Massive Change in Store for Europe's Farms

ByABC News
March 19, 2001, 5:31 PM

March 19 -- Over the past few months, disease has ravaged European agriculture. Europe's collective response to the unfolding health crises has the potential to radically restructure its agricultural sector.

Mad cow disease, otherwise known as bovine spongiform encephalopathy, or BSE, is transmitted primarily through the use of "blood meal," a feed that contains the ground remains of other cattle. The United States banned the use of this "blood meal" in 1997. Europe got around to it only this year. BSE causes a variety of nervous system disorders in animals; scientists suspect BSE is linked to a fatal human illness, Creutzfeld-Jakob Disease.

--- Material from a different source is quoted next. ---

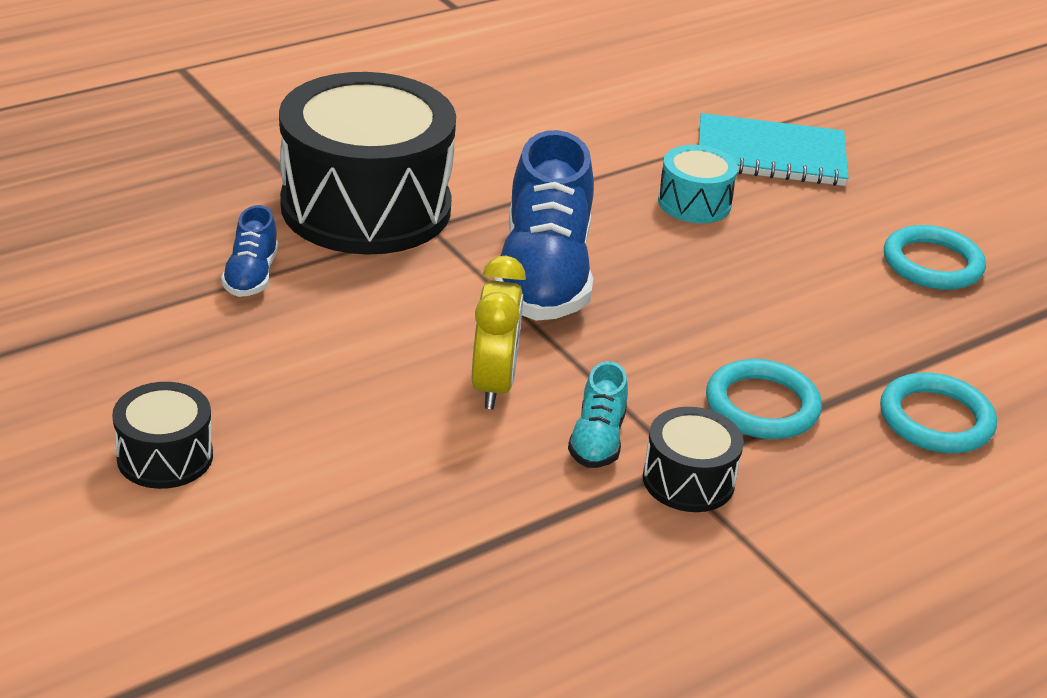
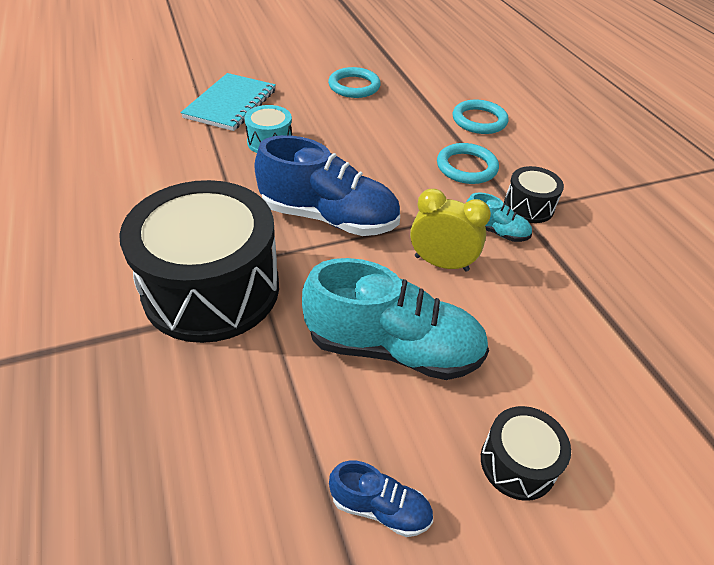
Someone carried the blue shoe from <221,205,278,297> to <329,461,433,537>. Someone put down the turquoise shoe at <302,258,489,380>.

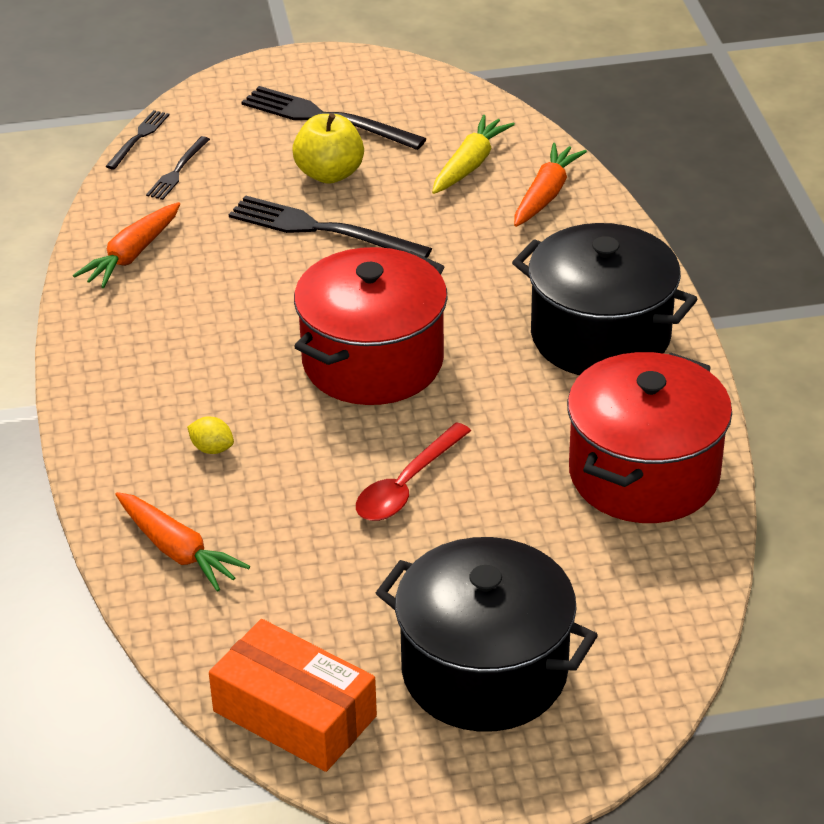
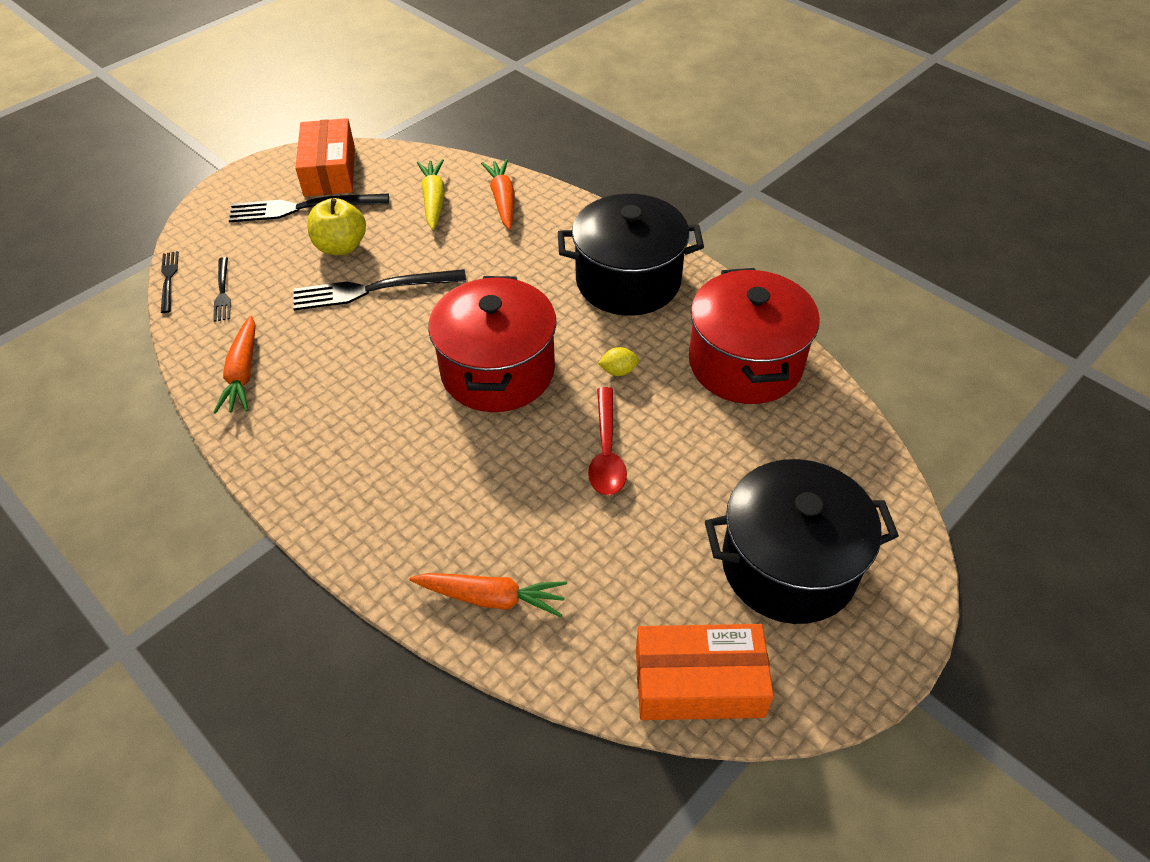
Someone carried the yellow lemon from <187,417,234,454> to <598,347,639,376>. Someone put down the orange box at <295,118,355,197>.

Foot-and-mouth disease causes blisters in the mouth and hooves of cloven hoofed animals such as sheep, goats, deer and pigs and drastically reduces both meat and milk production. While it lacks the potential to harm humans, it can spread easily, via clothing, automobile tires, or even simply by wind. The virus' ability to spread makes it a far more serious economic threat than BSE.

Both recent outbreaks began in the United Kingdom. Cases of BSE have since spread throughout Europe. While this new foot-and-mouth outbreak has spread only to France, its appearance on the continent has prompted more than 90 countries to ban all EU animals and raw meat products. Others have added dairy products to the list, and some countries have gone so far as to ban all EU agricultural produce. Meanwhile, consumers are clamoring for new policies to protect them from new flareups of BSE, foot-and-mouth or any other pathogen lurking in Europe's animal pens.

Forcing Out Subsidies

It's abundantly clear, however, that Western Europe will be unable to foot the bill for these policies. The EU already spends 46 percent of its total budget on the CAP, or Common Agricultural Policy, a controversial system of supports, subsidies and incentives for European farms.

It's a testament to the political strength of farmers particularly French farmers. The average full-time farmer in the EU receives subsidies amounting to $17,000 annually, according to the Organization for Economic Cooperation and Development.